In The Little Lame Prince and Chantry House, both Mulock and Yonge have a message for older readers, too: the rocks to which their boy characters cling are loving adults, in the little prince's case a fairy godmother, in Clarence's case, an elderly governess whose wise teachings at last bear fruit.

Other young heroes' defects may lie not in themselves so much as in some aspect of their upbringing or schooling. Fortunately, Bulwer-Lytton's Mr Caxton notices that his little boy is drooping under his routine of home tuition, and sends the "quiet, sedate, and thoughtful" seven-year-old away to school to recover his spirits (The Caxtons 20). However, school does not always answer either, as Pisistratus Caxtus himself discovers at his second school, Dr Herman's Philhellenic Institute, run on the power of the lash. Boys under more relaxed regimes might still find themselves ill-equipped to tackle their entry into the adult world. When Tom Tulliver leaves Mr Stelling's in The Mill on the Floss, and goes to ask his uncle Deane for a job, the "Latin and rigmarole" which he acquired with such pain are dismissed witheringly: "Why, you know nothing about book-keeping to begin with, and not so much reckoning as a common shopman" (315). Much the same happens when the recently graduated Fred Vincy goes to work for Caleb Garth in Middlemarch: his handwriting proves to be illegible.|

Such handicaps might seem minor, but they hit youths on the brink of their independent lives; here again encouragement, not debilitating sympathy, is the order of the day.
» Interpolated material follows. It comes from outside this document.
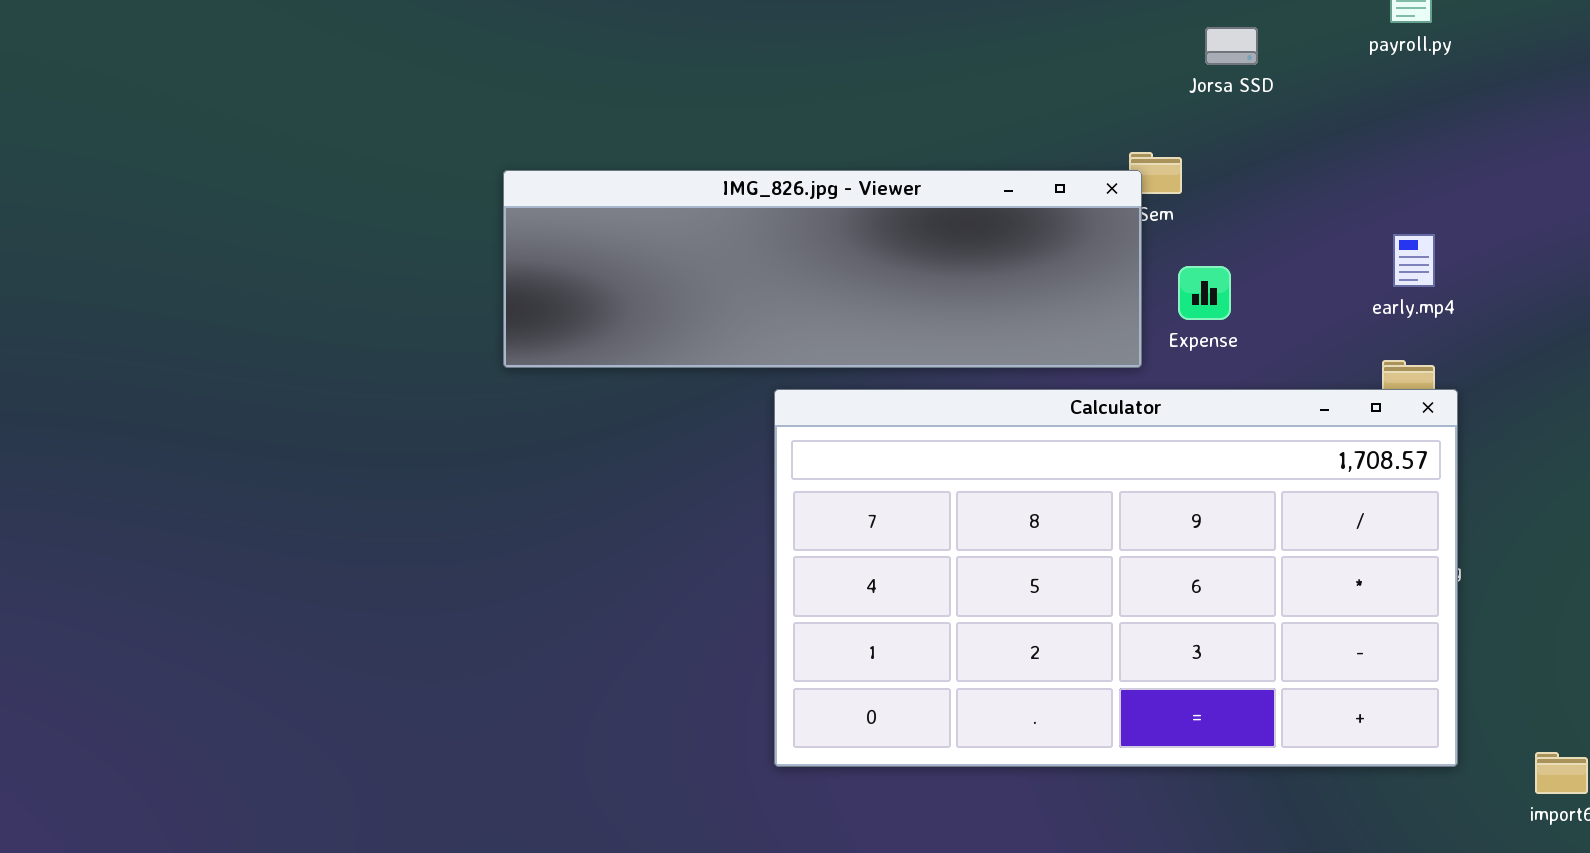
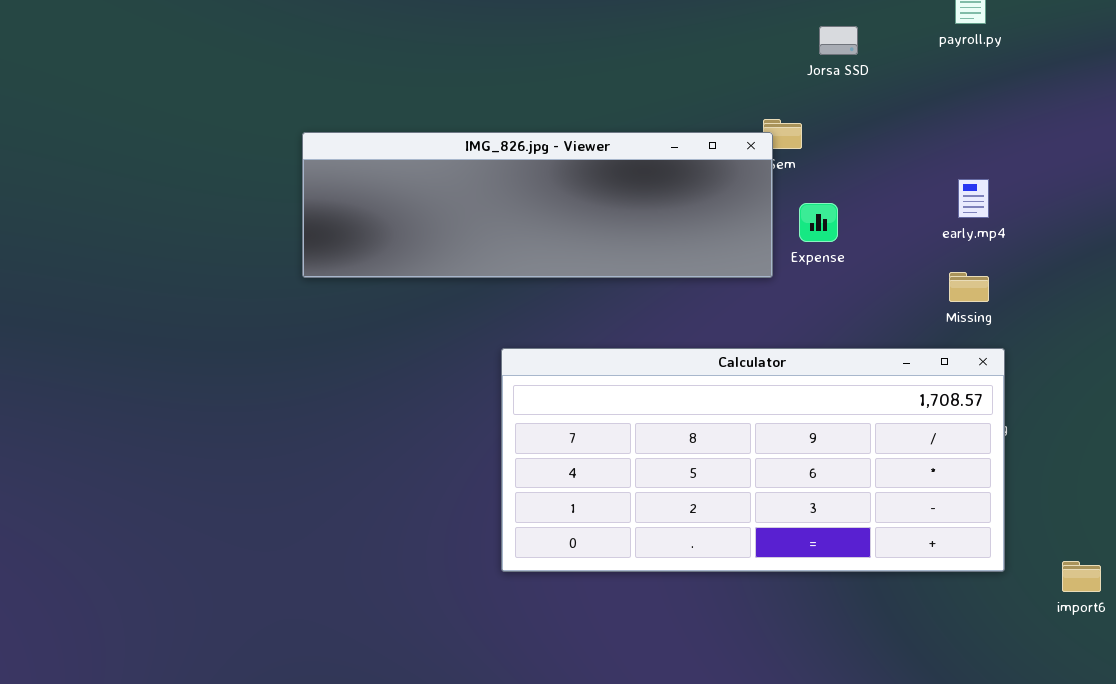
Calculator: [774,389,1458,767] -> [501,348,1005,572], resized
With little to support him but "his own brave self-reliance," Tom Tulliver is shown applying himself diligently to "make iverything right again" (309, 454). His efforts are on behalf of his family, not himself, and when they are crowned with success both Maggie and her creator have the utmost respect for him: it is Tom who is the hero of his sister's story. Here Eliot is not so much echoing Smiles, whose Self-Help was published in 1859, the very year she began writing The Mill on the Floss, as following Emerson, whom she had met and whose writings she found deeply inspiring. To Emerson in "Self-Reliance" (1841), the "sturdy lad" has "not one chance, but a hundred chances" (161); regret and self-pity are no part of his book. Again, the message is clear: the past, however trying, must be put behind the youth who has to make his way in the world.